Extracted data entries
════

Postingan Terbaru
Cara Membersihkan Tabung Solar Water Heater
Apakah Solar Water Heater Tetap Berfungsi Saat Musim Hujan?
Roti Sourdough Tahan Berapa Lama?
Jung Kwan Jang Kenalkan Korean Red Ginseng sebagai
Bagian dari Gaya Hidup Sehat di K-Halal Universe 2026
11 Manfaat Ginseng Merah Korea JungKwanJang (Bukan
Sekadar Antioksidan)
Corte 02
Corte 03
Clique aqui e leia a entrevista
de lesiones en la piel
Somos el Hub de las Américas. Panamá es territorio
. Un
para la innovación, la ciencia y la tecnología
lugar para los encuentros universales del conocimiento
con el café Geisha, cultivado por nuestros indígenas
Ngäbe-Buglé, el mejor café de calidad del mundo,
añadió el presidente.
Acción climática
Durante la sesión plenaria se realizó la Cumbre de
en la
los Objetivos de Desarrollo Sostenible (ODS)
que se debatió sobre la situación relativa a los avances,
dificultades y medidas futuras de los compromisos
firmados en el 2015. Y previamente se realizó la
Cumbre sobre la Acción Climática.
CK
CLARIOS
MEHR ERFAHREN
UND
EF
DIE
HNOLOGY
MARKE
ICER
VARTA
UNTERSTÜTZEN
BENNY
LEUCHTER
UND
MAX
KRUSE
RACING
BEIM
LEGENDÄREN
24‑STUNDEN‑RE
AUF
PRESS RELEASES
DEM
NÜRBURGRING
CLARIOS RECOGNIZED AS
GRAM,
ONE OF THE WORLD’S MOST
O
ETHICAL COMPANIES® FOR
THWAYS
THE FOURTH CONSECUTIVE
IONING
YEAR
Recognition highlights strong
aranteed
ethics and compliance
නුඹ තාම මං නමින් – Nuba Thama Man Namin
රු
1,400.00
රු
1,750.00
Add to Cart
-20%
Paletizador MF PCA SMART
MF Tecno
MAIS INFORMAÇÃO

════

Count lines above containing "café" and report only the total.

• THE COMPLETED TASK
2